Ele acrescenta que o governo de Jair Bolsonaro (PL) constantemente usa o valor de R$ 600 em campanha para falar que aumentou o benefício. “Mas esquece de falar quem congelou até 2021 esse valor para o governo. Nós temos números assustadores de famílias com crianças, com vários estados com mais de 60% de crianças em casas com insegurança alimentar”, adverte Kiko Afonso.
Dados regionais
O recorte regional da pesquisa mostra que a maior proporção de famílias nessa situação está nas regiões Norte e Nordeste do país. Nas residências com ao menos um morador de até nove anos de idade no Norte, 51,9% passam por insegurança alimentar grave ou moderada. No Nordeste, essa média é de 49,4%. Entre os estados, contudo, a maior população de famintos, em números absolutos, se concentra em São Paulo, onde 6,8 milhões de pessoas passam fome. O Rio de Janeiro é o segundo colocado, com 2,7 milhões de pessoas com fome.

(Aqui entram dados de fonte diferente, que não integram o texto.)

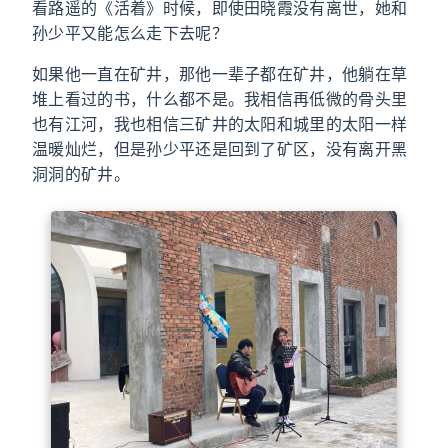
看路遥的《活着》时候，即使田晓霞没有离世，她和
孙少平又能怎么走下去呢？
如果他一直在矿井，那他一辈子都在矿井，他躺在草
堆上看过的书，什么都不是。我相信再低微的骨头里
也有江河，我也相信三矿井的太阳和城里的太阳一样
温暖灿烂，但是孙少平还是回到了矿区，没有离开黑
洞洞的矿井。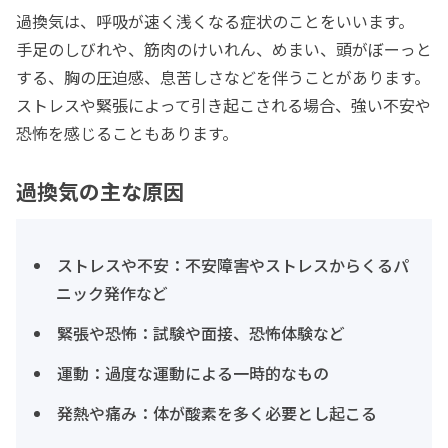
過換気は、呼吸が速く浅くなる症状のことをいいます。
手足のしびれや、筋肉のけいれん、めまい、頭がぼーっと
過換気により手や足がピクピクする、ひきつる、ま
する、胸の圧迫感、息苦しさなどを伴うことがあります。
たは痙攣している
ストレスや緊張によって引き起こされる場合、強い不安や
恐怖を感じることもあります。
過換気に加えて日中に異常なほどの眠気がある
過換気の主な原因
過換気に加えて不安が強く、情緒が不安定である
ストレスや不安：不安障害やストレスからくるパ
過去に同じようなエピソードがあった
ニック発作など
過換気に加えて脱力感がある
緊張や恐怖：試験や面接、恐怖体験など
運動：過度な運動による一時的なもの
上記には当てはまらないが、医師の診察を受けたい
発熱や痛み：体が酸素を多く必要とし起こる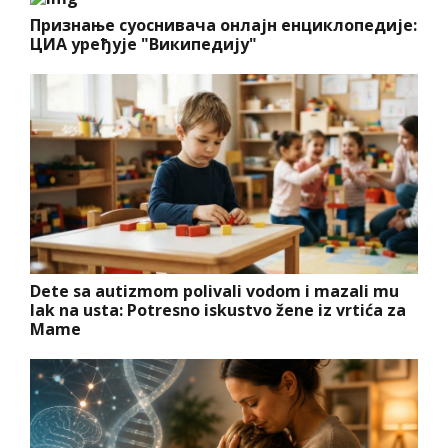
Признање суоснивача онлајн енциклопедије:
ЦИА уређује "Википедију"
Dete sa autizmom polivali vodom i mazali mu
lak na usta: Potresno iskustvo žene iz vrtića za
Mame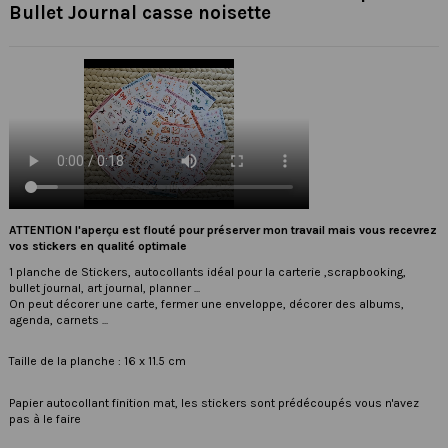
Bullet Journal casse noisette
ATTENTION l'aperçu est flouté pour préserver mon travail mais vous recevrez
vos stickers en qualité optimale
1 planche de Stickers, autocollants idéal pour la carterie ,scrapbooking,
bullet journal, art journal, planner ...
On peut décorer une carte, fermer une enveloppe, décorer des albums,
agenda, carnets ...
Taille de la planche : 16 x 11.5 cm
Papier autocollant finition mat, les stickers sont prédécoupés vous n'avez
pas à le faire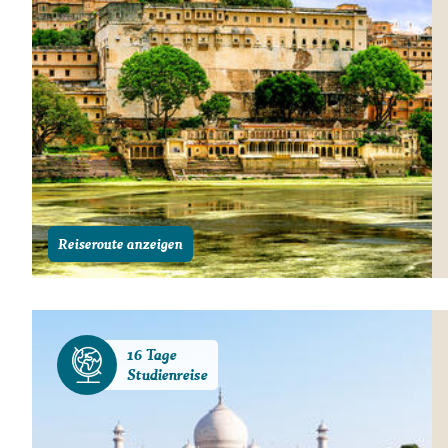
Reiseroute anzeigen
16 Tage
Studienreise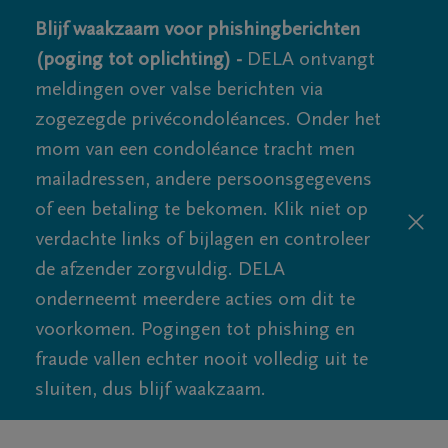
Blijf waakzaam voor phishingberichten
(poging tot oplichting) -
DELA ontvangt
meldingen over valse berichten via
zogezegde privécondoléances. Onder het
mom van een condoléance tracht men
mailadressen, andere persoonsgegevens
of een betaling te bekomen. Klik niet op
verdachte links of bijlagen en controleer
de afzender zorgvuldig. DELA
onderneemt meerdere acties om dit te
voorkomen. Pogingen tot phishing en
fraude vallen echter nooit volledig uit te
sluiten, dus blijf waakzaam.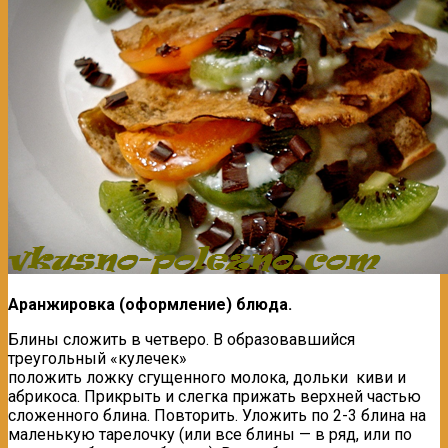
Аранжировка (оформление) блюда.
Блины сложить в четверо. В образовавшийся
треугольный «кулечек»
положить ложку сгущенного молока, дольки киви и
абрикоса. Прикрыть и слегка прижать верхней частью
сложенного блина. Повторить. Уложить по 2-3 блина на
маленькую тарелочку (или все блины — в ряд, или по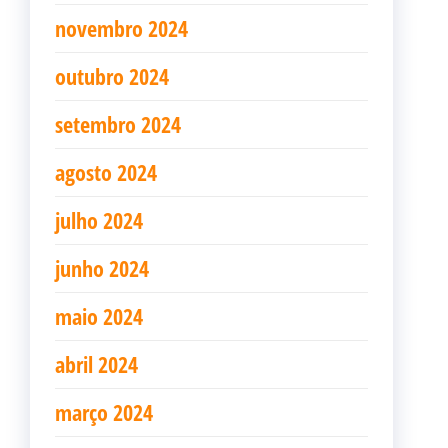
novembro 2024
outubro 2024
setembro 2024
agosto 2024
julho 2024
junho 2024
maio 2024
abril 2024
março 2024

Considerando toda a população em insegurança alimentar, nos diferentes graus de leve, a moderada e grave, São Paulo também lidera com 26 milhões e famintos. O estado é seguido por Minas Gerais, com 11,2 milhões.
A pesquisa também constata que o problema da fome se agravou após com a pandemia de covid-19, com queda na renda das famílias e o aumento do custo de vida. As famílias com renda inferior a meio salário-mínimo por pessoa estão mais sujeitas à insegurança alimentar, ainda segundo o estudo. Outra conclusão é que a renda, além de ser hoje insuficiente para suprir o compra de alimentos, também vem precisando ser utilizada para custear endividamentos com outras necessidades básicas.
Desmonte bolsonarista
O total de famílias endividadas é maior também principalmente no Nordeste (45%). Com destaque também para estados no Norte, como Amazonas (52,6%). O dado é ainda mais alarmante no Distrito Federal, onde 55,6% das famílias lidam com dívidas.
Para os pesquisadores, todo esse contexto de fome tem relação direta com o fim de políticas sociais no governo Bolsonaro, como o Programa de Aquisição de Alimentos (PAA). Criado em 2003 no âmbito do Fome Zero, no primeiro governo de Luiz Inácio Lula da Silva (PT), o PAA chegou a comprar quase R$ 1 bilhão em alimentos produzidos sem agrotóxicos em pequenos estabelecimentos, beneficiando de um lado indígenas, quilombolas, extrativistas e pescadores artesanais. E de outro, escolas, asilos e outras instituições que atendem pessoas em situação de insegurança alimentar.
“Essas políticas públicas eram a mola mestra da segurança alimentar. Hoje você tem políticas com foco no agronegócio em detrimento do pequeno produtor”, observa o diretor da Ação da Cidadania ao UOL. Com a segunda etapa da pesquisa concluída, os responsáveis estão repassando os dados a todos os governos estaduais. O objetivo é pressionar os entes federativos por políticas públicas de enfrentamento à fome.